Gebruik de volgende procedures om foutmeldingen af te drukken:
Om een foutmelding af te drukken die al is opgetreden:
Ga op het bedieningspaneel van het apparaat naar het Printereigensch.-scherm en druk Instellingenlijst afdrukken (RTIFF) af dat zich op het Proefafdruk-tabblad bevindt.
Gebruik de specificatieopdracht samenvatting afdrukken om Instellingenlijst afdrukken (RTIFF) af te drukken.
Om een foutmelding met betrekking tot te versturen gegevens af te drukken:
Geef "Aan" op bij "Q. Afdrukfoutmelding(en)" in het RTIFF-menu. Verzend vervolgens de gegevens waarin zich een fout voordoet.
Geef afdrukoptie "errorprint" op en verzend de gegevens.
![]()
Het foutenlogboek wordt gewist als een foutmelding wordt afgedrukt.

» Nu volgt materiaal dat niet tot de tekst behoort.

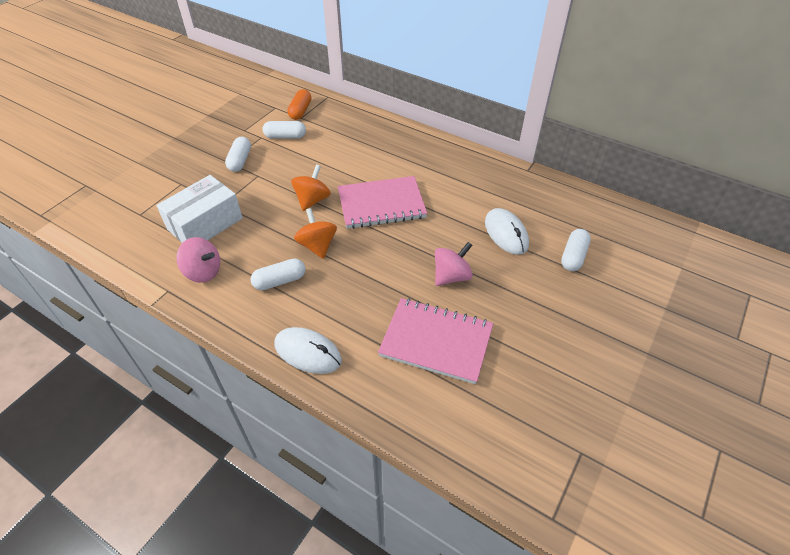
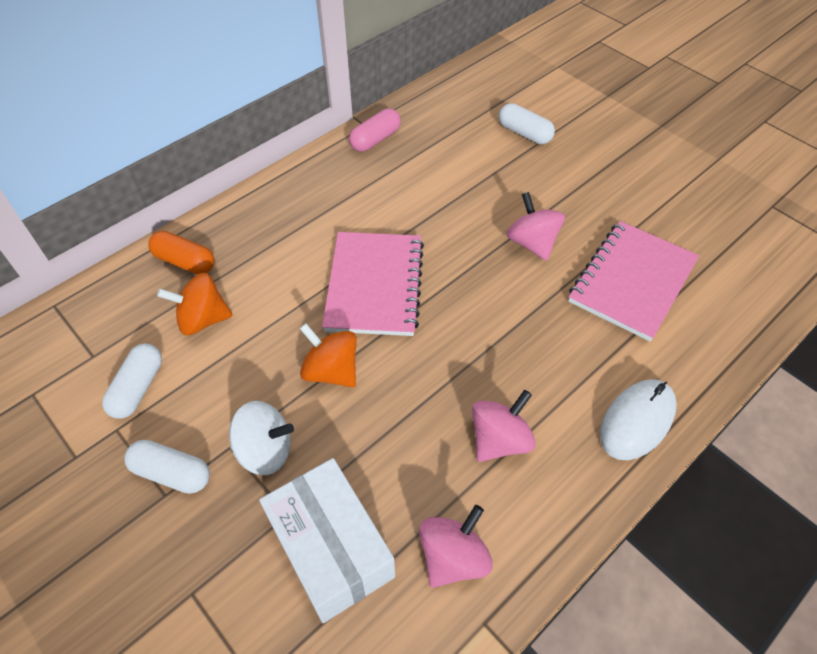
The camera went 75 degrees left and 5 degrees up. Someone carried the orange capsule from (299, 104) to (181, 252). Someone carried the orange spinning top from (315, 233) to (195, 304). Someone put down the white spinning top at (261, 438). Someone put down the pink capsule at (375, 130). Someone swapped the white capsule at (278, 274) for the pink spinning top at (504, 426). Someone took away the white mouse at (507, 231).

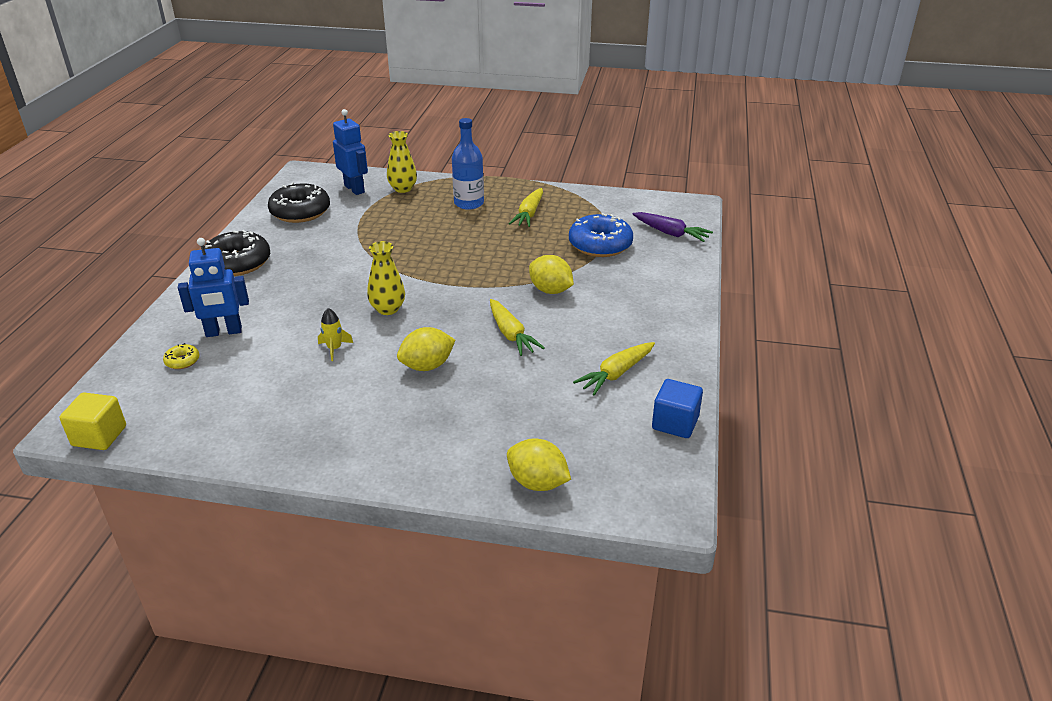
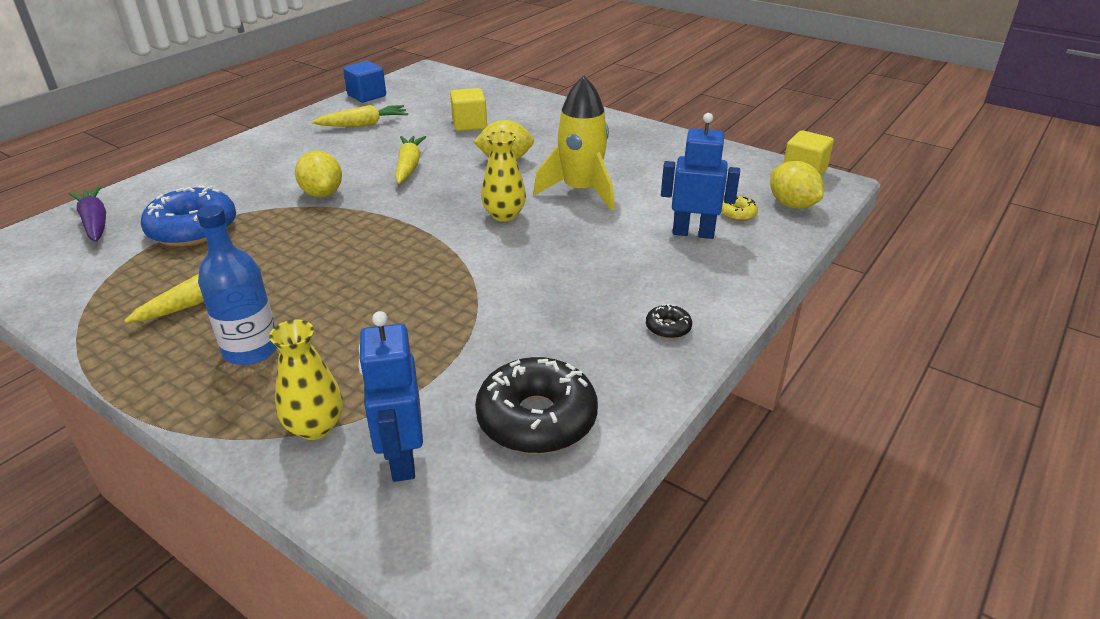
The camera went 155 degrees left and 0 degrees up. Someone put down the yellow cube at (468, 109). Someone scaled the yellow rocket at (335, 334) by 2.26. Someone scaled the black donut at (237, 253) by 0.44. Someone carried the yellow lemon from (539, 464) to (797, 185).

Als het apparaat in het RTIFF Menu of in de afdrukopties niet is ingesteld om foutmeldingen af te drukken, en u verandert deze instellingen om een foutmelding af te drukken als er een fout optreedt, worden foutmeldingen die in het foutenlogboek staan afgedrukt. Dit gebeurt zelfs als de gegevens die na het wijzigen van de instellingen worden afgedrukt geen fout hebben veroorzaakt.

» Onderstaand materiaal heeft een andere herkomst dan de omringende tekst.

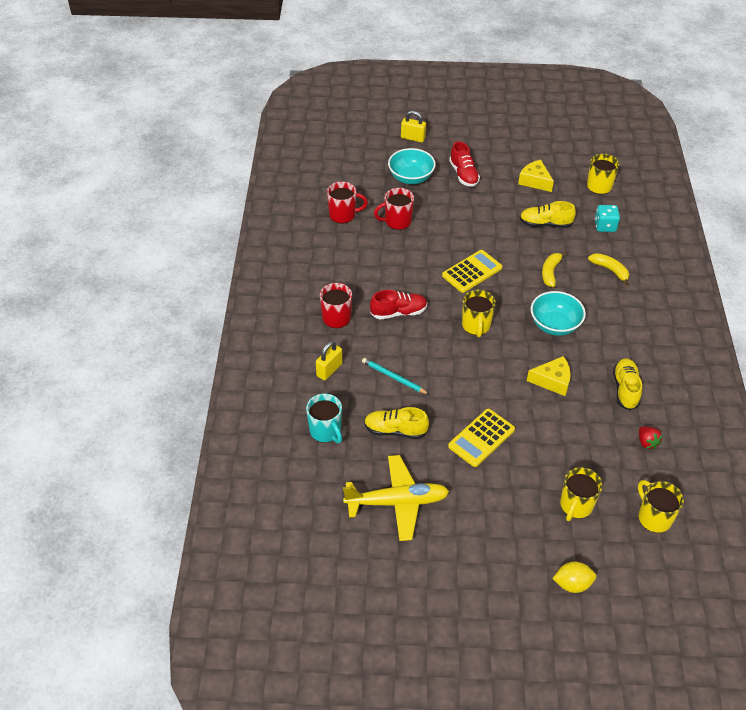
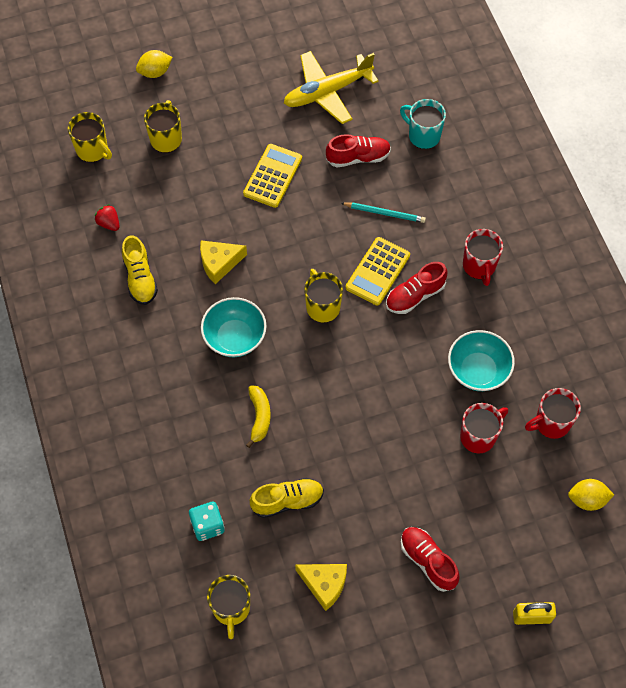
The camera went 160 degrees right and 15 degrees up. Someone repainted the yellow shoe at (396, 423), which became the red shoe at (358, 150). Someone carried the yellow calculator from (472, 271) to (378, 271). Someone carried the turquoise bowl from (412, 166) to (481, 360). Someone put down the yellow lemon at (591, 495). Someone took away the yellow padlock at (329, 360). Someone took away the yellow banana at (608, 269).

Als RTIFF wordt afgesloten omdat het apparaat wordt uitgeschakeld of omdat er een andere printertaal wordt gekozen, wordt het foutenlogboek gewist, zelfs als er nog een foutmelding in staat die niet is afgedrukt. Als u een fout per ongeluk heeft gewist, stuur dan de gegevens waarbij de fout zich voordeed opnieuw.
Foutmeldingen worden afgedrukt in de configuratielijst of het foutenlogboek. Voor informatie over configuratielijsten en foutenlogboeken, zie Afdrukken.